[Begin RECORDS FOR THE TASK]

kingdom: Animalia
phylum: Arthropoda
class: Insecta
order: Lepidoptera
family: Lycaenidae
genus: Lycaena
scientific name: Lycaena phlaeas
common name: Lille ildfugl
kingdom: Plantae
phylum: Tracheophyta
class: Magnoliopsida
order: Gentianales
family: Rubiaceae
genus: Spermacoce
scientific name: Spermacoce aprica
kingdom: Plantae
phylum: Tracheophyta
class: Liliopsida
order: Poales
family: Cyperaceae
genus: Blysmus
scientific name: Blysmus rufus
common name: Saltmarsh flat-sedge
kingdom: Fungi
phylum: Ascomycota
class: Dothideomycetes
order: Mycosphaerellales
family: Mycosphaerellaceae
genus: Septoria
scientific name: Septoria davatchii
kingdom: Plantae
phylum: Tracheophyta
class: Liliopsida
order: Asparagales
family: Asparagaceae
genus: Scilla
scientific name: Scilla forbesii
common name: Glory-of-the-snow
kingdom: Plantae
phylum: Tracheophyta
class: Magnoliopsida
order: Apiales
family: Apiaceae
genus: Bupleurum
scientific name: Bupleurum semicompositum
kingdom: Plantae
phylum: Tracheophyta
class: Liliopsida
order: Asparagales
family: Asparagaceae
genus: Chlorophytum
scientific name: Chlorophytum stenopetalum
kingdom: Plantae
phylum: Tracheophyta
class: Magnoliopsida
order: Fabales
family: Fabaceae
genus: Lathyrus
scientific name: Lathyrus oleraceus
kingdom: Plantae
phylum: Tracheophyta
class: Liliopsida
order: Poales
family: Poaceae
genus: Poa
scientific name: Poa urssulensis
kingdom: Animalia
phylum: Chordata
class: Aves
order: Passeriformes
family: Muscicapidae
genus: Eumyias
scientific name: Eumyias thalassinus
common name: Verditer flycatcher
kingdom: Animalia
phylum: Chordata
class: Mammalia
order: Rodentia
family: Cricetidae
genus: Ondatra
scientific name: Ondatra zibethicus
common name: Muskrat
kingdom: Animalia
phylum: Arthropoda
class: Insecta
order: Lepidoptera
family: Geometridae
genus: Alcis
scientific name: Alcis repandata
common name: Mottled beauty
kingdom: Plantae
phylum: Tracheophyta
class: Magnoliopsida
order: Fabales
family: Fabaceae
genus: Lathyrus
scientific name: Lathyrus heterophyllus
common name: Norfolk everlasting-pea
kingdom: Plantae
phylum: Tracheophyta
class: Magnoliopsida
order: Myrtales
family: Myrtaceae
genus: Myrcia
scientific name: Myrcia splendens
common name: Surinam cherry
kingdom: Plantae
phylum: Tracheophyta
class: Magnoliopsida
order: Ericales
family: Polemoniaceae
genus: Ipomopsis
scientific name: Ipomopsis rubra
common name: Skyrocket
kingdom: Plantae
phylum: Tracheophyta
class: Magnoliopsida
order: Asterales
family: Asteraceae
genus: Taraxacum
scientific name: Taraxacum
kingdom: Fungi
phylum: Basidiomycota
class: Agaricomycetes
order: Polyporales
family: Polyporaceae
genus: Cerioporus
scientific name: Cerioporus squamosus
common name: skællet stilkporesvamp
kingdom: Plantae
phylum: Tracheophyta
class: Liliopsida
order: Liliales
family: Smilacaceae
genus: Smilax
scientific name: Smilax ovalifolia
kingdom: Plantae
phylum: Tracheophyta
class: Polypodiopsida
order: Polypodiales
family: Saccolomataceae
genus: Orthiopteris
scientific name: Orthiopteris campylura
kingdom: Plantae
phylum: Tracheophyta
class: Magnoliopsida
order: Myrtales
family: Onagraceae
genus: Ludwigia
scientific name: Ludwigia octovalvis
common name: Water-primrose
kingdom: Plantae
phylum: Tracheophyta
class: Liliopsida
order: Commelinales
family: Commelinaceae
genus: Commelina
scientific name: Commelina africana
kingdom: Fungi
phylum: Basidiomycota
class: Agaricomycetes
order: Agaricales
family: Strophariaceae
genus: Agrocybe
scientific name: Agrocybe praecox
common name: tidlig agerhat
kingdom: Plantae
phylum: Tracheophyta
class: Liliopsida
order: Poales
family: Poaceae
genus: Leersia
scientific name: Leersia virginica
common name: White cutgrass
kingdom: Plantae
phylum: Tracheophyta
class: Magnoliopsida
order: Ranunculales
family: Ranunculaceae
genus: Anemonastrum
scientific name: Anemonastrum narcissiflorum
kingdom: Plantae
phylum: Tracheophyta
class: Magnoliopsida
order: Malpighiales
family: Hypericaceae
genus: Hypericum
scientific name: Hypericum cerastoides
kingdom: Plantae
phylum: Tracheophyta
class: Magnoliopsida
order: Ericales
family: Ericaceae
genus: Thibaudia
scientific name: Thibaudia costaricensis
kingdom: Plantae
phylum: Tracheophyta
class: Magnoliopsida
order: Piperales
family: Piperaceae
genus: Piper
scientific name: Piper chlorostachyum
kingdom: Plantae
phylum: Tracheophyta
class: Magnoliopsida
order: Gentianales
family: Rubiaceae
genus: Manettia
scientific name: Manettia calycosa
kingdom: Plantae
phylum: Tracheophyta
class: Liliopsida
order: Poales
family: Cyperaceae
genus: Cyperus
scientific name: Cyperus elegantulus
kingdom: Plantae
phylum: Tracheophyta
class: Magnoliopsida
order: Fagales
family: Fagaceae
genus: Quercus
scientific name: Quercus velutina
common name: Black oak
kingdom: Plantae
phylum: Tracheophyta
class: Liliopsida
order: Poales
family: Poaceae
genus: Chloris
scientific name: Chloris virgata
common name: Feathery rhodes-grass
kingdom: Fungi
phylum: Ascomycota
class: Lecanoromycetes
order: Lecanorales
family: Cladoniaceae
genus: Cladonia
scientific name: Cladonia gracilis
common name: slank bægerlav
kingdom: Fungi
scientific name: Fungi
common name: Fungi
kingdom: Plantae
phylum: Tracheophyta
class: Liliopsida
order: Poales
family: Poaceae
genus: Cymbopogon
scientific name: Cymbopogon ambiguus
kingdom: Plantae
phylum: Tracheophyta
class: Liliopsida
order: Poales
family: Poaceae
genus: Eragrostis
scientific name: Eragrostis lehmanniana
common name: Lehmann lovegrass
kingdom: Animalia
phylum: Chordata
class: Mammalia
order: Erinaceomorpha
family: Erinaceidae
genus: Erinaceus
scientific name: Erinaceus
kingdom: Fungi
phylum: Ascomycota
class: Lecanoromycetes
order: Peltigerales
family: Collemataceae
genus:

[End RECORDS FOR THE TASK]

REQUIREMENT =>
Rewrite all of the entries above, replacing each instance of "common name" with "vernacular name" and leaving every other line as it is.

ANSWER FOR THE TASK =>
kingdom: Animalia
phylum: Arthropoda
class: Insecta
order: Lepidoptera
family: Lycaenidae
genus: Lycaena
scientific name: Lycaena phlaeas
vernacular name: Lille ildfugl
kingdom: Plantae
phylum: Tracheophyta
class: Magnoliopsida
order: Gentianales
family: Rubiaceae
genus: Spermacoce
scientific name: Spermacoce aprica
kingdom: Plantae
phylum: Tracheophyta
class: Liliopsida
order: Poales
family: Cyperaceae
genus: Blysmus
scientific name: Blysmus rufus
vernacular name: Saltmarsh flat-sedge
kingdom: Fungi
phylum: Ascomycota
class: Dothideomycetes
order: Mycosphaerellales
family: Mycosphaerellaceae
genus: Septoria
scientific name: Septoria davatchii
kingdom: Plantae
phylum: Tracheophyta
class: Liliopsida
order: Asparagales
family: Asparagaceae
genus: Scilla
scientific name: Scilla forbesii
vernacular name: Glory-of-the-snow
kingdom: Plantae
phylum: Tracheophyta
class: Magnoliopsida
order: Apiales
family: Apiaceae
genus: Bupleurum
scientific name: Bupleurum semicompositum
kingdom: Plantae
phylum: Tracheophyta
class: Liliopsida
order: Asparagales
family: Asparagaceae
genus: Chlorophytum
scientific name: Chlorophytum stenopetalum
kingdom: Plantae
phylum: Tracheophyta
class: Magnoliopsida
order: Fabales
family: Fabaceae
genus: Lathyrus
scientific name: Lathyrus oleraceus
kingdom: Plantae
phylum: Tracheophyta
class: Liliopsida
order: Poales
family: Poaceae
genus: Poa
scientific name: Poa urssulensis
kingdom: Animalia
phylum: Chordata
class: Aves
order: Passeriformes
family: Muscicapidae
genus: Eumyias
scientific name: Eumyias thalassinus
vernacular name: Verditer flycatcher
kingdom: Animalia
phylum: Chordata
class: Mammalia
order: Rodentia
family: Cricetidae
genus: Ondatra
scientific name: Ondatra zibethicus
vernacular name: Muskrat
kingdom: Animalia
phylum: Arthropoda
class: Insecta
order: Lepidoptera
family: Geometridae
genus: Alcis
scientific name: Alcis repandata
vernacular name: Mottled beauty
kingdom: Plantae
phylum: Tracheophyta
class: Magnoliopsida
order: Fabales
family: Fabaceae
genus: Lathyrus
scientific name: Lathyrus heterophyllus
vernacular name: Norfolk everlasting-pea
kingdom: Plantae
phylum: Tracheophyta
class: Magnoliopsida
order: Myrtales
family: Myrtaceae
genus: Myrcia
scientific name: Myrcia splendens
vernacular name: Surinam cherry
kingdom: Plantae
phylum: Tracheophyta
class: Magnoliopsida
order: Ericales
family: Polemoniaceae
genus: Ipomopsis
scientific name: Ipomopsis rubra
vernacular name: Skyrocket
kingdom: Plantae
phylum: Tracheophyta
class: Magnoliopsida
order: Asterales
family: Asteraceae
genus: Taraxacum
scientific name: Taraxacum
kingdom: Fungi
phylum: Basidiomycota
class: Agaricomycetes
order: Polyporales
family: Polyporaceae
genus: Cerioporus
scientific name: Cerioporus squamosus
vernacular name: skællet stilkporesvamp
kingdom: Plantae
phylum: Tracheophyta
class: Liliopsida
order: Liliales
family: Smilacaceae
genus: Smilax
scientific name: Smilax ovalifolia
kingdom: Plantae
phylum: Tracheophyta
class: Polypodiopsida
order: Polypodiales
family: Saccolomataceae
genus: Orthiopteris
scientific name: Orthiopteris campylura
kingdom: Plantae
phylum: Tracheophyta
class: Magnoliopsida
order: Myrtales
family: Onagraceae
genus: Ludwigia
scientific name: Ludwigia octovalvis
vernacular name: Water-primrose
kingdom: Plantae
phylum: Tracheophyta
class: Liliopsida
order: Commelinales
family: Commelinaceae
genus: Commelina
scientific name: Commelina africana
kingdom: Fungi
phylum: Basidiomycota
class: Agaricomycetes
order: Agaricales
family: Strophariaceae
genus: Agrocybe
scientific name: Agrocybe praecox
vernacular name: tidlig agerhat
kingdom: Plantae
phylum: Tracheophyta
class: Liliopsida
order: Poales
family: Poaceae
genus: Leersia
scientific name: Leersia virginica
vernacular name: White cutgrass
kingdom: Plantae
phylum: Tracheophyta
class: Magnoliopsida
order: Ranunculales
family: Ranunculaceae
genus: Anemonastrum
scientific name: Anemonastrum narcissiflorum
kingdom: Plantae
phylum: Tracheophyta
class: Magnoliopsida
order: Malpighiales
family: Hypericaceae
genus: Hypericum
scientific name: Hypericum cerastoides
kingdom: Plantae
phylum: Tracheophyta
class: Magnoliopsida
order: Ericales
family: Ericaceae
genus: Thibaudia
scientific name: Thibaudia costaricensis
kingdom: Plantae
phylum: Tracheophyta
class: Magnoliopsida
order: Piperales
family: Piperaceae
genus: Piper
scientific name: Piper chlorostachyum
kingdom: Plantae
phylum: Tracheophyta
class: Magnoliopsida
order: Gentianales
family: Rubiaceae
genus: Manettia
scientific name: Manettia calycosa
kingdom: Plantae
phylum: Tracheophyta
class: Liliopsida
order: Poales
family: Cyperaceae
genus: Cyperus
scientific name: Cyperus elegantulus
kingdom: Plantae
phylum: Tracheophyta
class: Magnoliopsida
order: Fagales
family: Fagaceae
genus: Quercus
scientific name: Quercus velutina
vernacular name: Black oak
kingdom: Plantae
phylum: Tracheophyta
class: Liliopsida
order: Poales
family: Poaceae
genus: Chloris
scientific name: Chloris virgata
vernacular name: Feathery rhodes-grass
kingdom: Fungi
phylum: Ascomycota
class: Lecanoromycetes
order: Lecanorales
family: Cladoniaceae
genus: Cladonia
scientific name: Cladonia gracilis
vernacular name: slank bægerlav
kingdom: Fungi
scientific name: Fungi
vernacular name: Fungi
kingdom: Plantae
phylum: Tracheophyta
class: Liliopsida
order: Poales
family: Poaceae
genus: Cymbopogon
scientific name: Cymbopogon ambiguus
kingdom: Plantae
phylum: Tracheophyta
class: Liliopsida
order: Poales
family: Poaceae
genus: Eragrostis
scientific name: Eragrostis lehmanniana
vernacular name: Lehmann lovegrass
kingdom: Animalia
phylum: Chordata
class: Mammalia
order: Erinaceomorpha
family: Erinaceidae
genus: Erinaceus
scientific name: Erinaceus
kingdom: Fungi
phylum: Ascomycota
class: Lecanoromycetes
order: Peltigerales
family: Collemataceae
genus:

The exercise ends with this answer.